Ashfords' Aviation Team, which is led by Partner Jim Morris, specialises in representing the victims of air accidents. Jim Morris is a former RAF pilot, and during his RAF career he flew the Boeing 707 AWACS aircraft on operations around the world and was the Squadron Flight Safety Officer. As a specialist aviation lawyer he has represented victims of many international airliner accidents, including the British Airways Boeing 777 fire during take-off at Las Vegas, The Dana Air Boeing / MD-83 crash short of Lagos Airport and the Ethiopian Airways Boeing 737 crash off the coast of Lebanon.

As a professional pilot, Jim commented: "It is early days with limited facts available, so it is not yet possible to properly analyse the causes of this very serious incident. Any veering off the runway and collapse of landing gear during landing can have catastrophic consequences, as this will cause the underwing engines to scrape the ground, putting extreme stress on the wings which can lead to leaks from the wing fuel tanks and serious fire. From the pictures in the press, it appears that as the aircraft veered off the to the right of the runway the right engine made contact with the surface then dug into the softer ground causing structural damage to the right wing and its fuel tank system, resulting in a serious fuel leak that burst into flame. Clearly there was extreme risk to all on board and it was very fortunate that all evacuated without any reported fatalities."

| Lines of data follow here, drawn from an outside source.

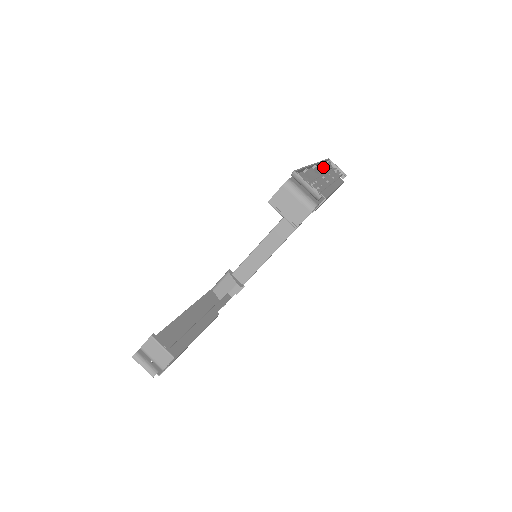
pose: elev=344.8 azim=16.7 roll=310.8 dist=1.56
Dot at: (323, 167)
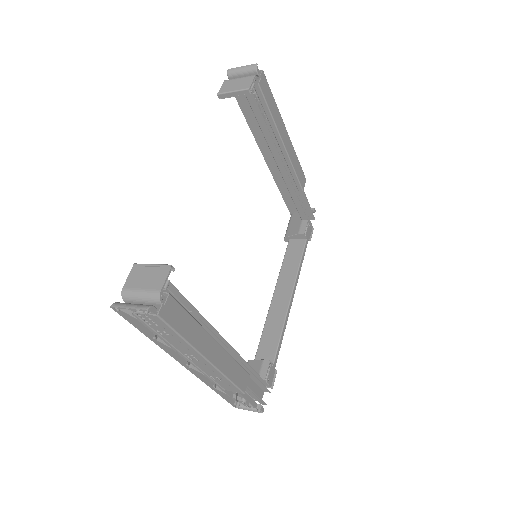
Dot at: occluded
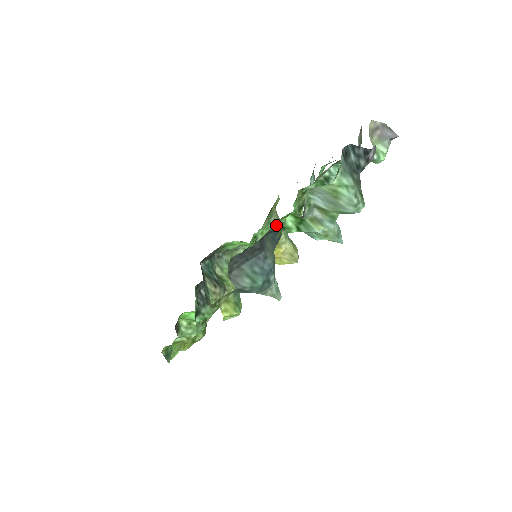
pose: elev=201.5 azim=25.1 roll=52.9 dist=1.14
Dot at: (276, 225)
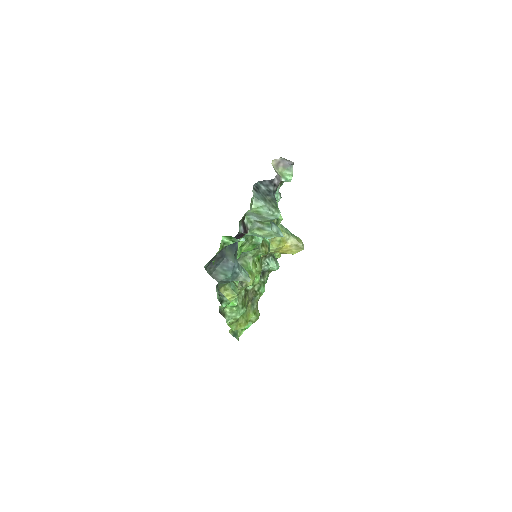
Dot at: (243, 237)
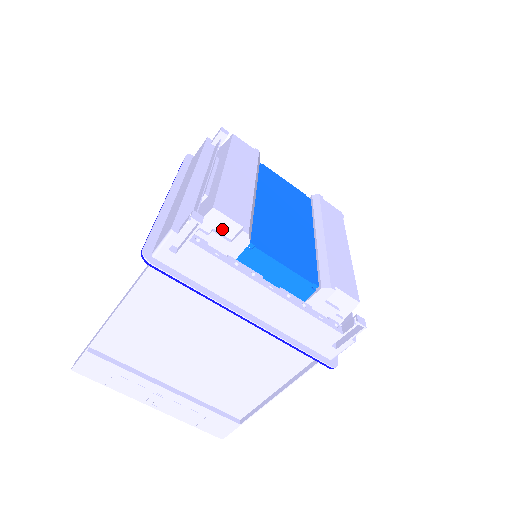
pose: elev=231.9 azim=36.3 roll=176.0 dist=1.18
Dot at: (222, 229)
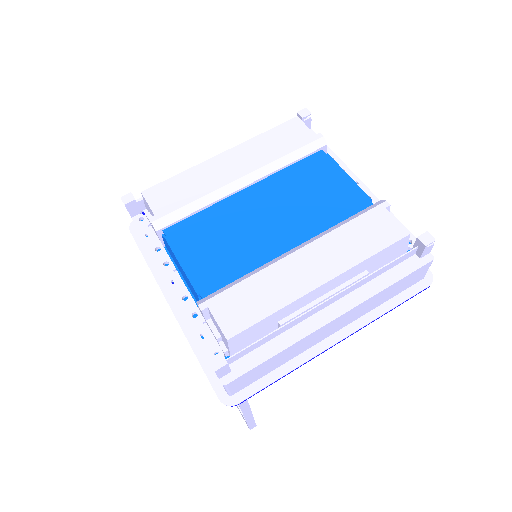
Dot at: (151, 214)
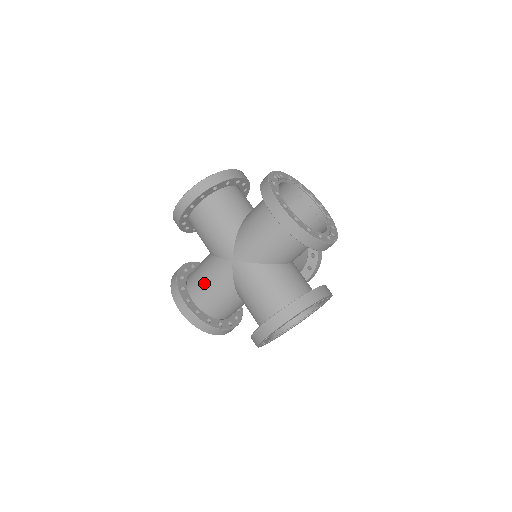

On the task for the accident investigators, Jim went on to comment: "It is to be hoped that the accident investigators can analyse the Black Box  (flight and voice) data and the wreckage then promptly publish a preliminary report to enable the industry and the public to understand the key factors that contributed to this accident."

"The investigators will have to look at a number of factors including the crew preparation for the landing, whether the approach and landing conformed with all the required parameters (such as aircraft specifications / limitations, aircraft weight, flap and gear configuration, approach speed, approach track and rate of descent, landing flare technique and touchdown), the weather conditions at the time, the elevation of the runway and whether any malfunction with the aircraft (before and / or after touchdown) contributed to the accident."

"An interesting aspect of this accident is that the elevation of the airport above sea level is just over 11,000 feet, which is very high. At this height the air is much thinner meaning that an aircraft has to use a higher approach and landing true airspeed. Clearly the investigators need to determine whether this was a relevant factor to this accident."

"Thankfully all on board were able to evacuate the aircraft. However, this incident and the catastrophic fire could easily have resulted in a very different outcome with multiple fatalities and serious injuries. The Peruvian aviation authorities and the aviation industry need to learn lessons and implement all necessary measures to prevent this from happening again."